YOUR OBJECTIVE — Set down every record below exactly as it stands, leaving out the pictures.

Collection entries
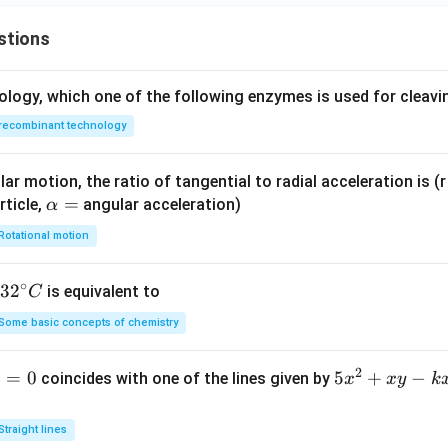
ac
0
m
n in PDF
{z
at
stions
+
ri
1}
x}
ology, which one of the following enzymes is used for cleav
{3}
recombinant technology
ar motion, the ratio of tangential to radial acceleration is (r 
\a
=
rticle,
angular acceleration)
α
lp
Rotational motion
h
a
∘
32
3
2
is equivalent to
C
=
^
Some basic concepts of chemistry
{\c
ir
2
1
=
0
5
5
+
−
coincides with one of the lines given by
x
x
y
k
c}
x
C
^
Straight lines
2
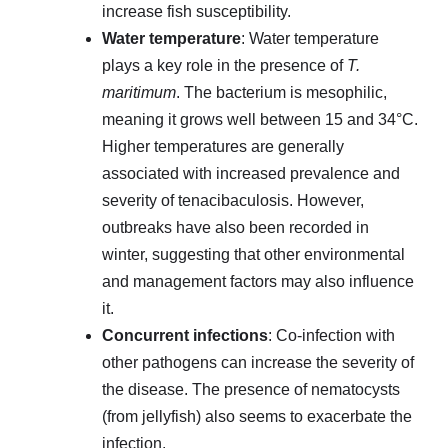
increase fish susceptibility.
Water temperature
: Water temperature
plays a key role in the presence of
T.
maritimum
. The bacterium is mesophilic,
meaning it grows well between 15 and 34°C.
Higher temperatures are generally
associated with increased prevalence and
severity of tenacibaculosis. However,
outbreaks have also been recorded in
winter, suggesting that other environmental
and management factors may also influence
it.
Concurrent infections
: Co-infection with
other pathogens can increase the severity of
the disease. The presence of nematocysts
(from jellyfish) also seems to exacerbate the
infection.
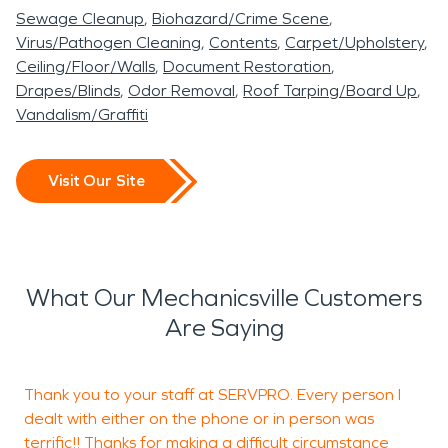
Sewage Cleanup
Biohazard/Crime Scene
Virus/Pathogen Cleaning
Contents
Carpet/Upholstery
Ceiling/Floor/Walls
Document Restoration
Drapes/Blinds
Odor Removal
Roof Tarping/Board Up
Vandalism/Graffiti
Visit Our Site
What Our Mechanicsville Customers
Are Saying
Thank you to your staff at SERVPRO. Every person I
dealt with either on the phone or in person was
terrific!! Thanks for making a difficult circumstance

ANSWER BELOW —
ac
0
m
n in PDF
{z
at
stions
+
ri
1}
x}
ology, which one of the following enzymes is used for cleav
{3}
recombinant technology
ar motion, the ratio of tangential to radial acceleration is (r 
\a
=
rticle,
angular acceleration)
α
lp
Rotational motion
h
a
∘
32
3
2
is equivalent to
C
=
^
Some basic concepts of chemistry
{\c
ir
2
1
=
0
5
5
+
−
coincides with one of the lines given by
x
x
y
k
c}
x
C
^
Straight lines
2
increase fish susceptibility.
Water temperature
: Water temperature
plays a key role in the presence of
T.
maritimum
. The bacterium is mesophilic,
meaning it grows well between 15 and 34°C.
Higher temperatures are generally
associated with increased prevalence and
severity of tenacibaculosis. However,
outbreaks have also been recorded in
winter, suggesting that other environmental
and management factors may also influence
it.
Concurrent infections
: Co-infection with
other pathogens can increase the severity of
the disease. The presence of nematocysts
(from jellyfish) also seems to exacerbate the
infection.
Sewage Cleanup
Biohazard/Crime Scene
Virus/Pathogen Cleaning
Contents
Carpet/Upholstery
Ceiling/Floor/Walls
Document Restoration
Drapes/Blinds
Odor Removal
Roof Tarping/Board Up
Vandalism/Graffiti
Visit Our Site
What Our Mechanicsville Customers
Are Saying
Thank you to your staff at SERVPRO. Every person I
dealt with either on the phone or in person was
terrific!! Thanks for making a difficult circumstance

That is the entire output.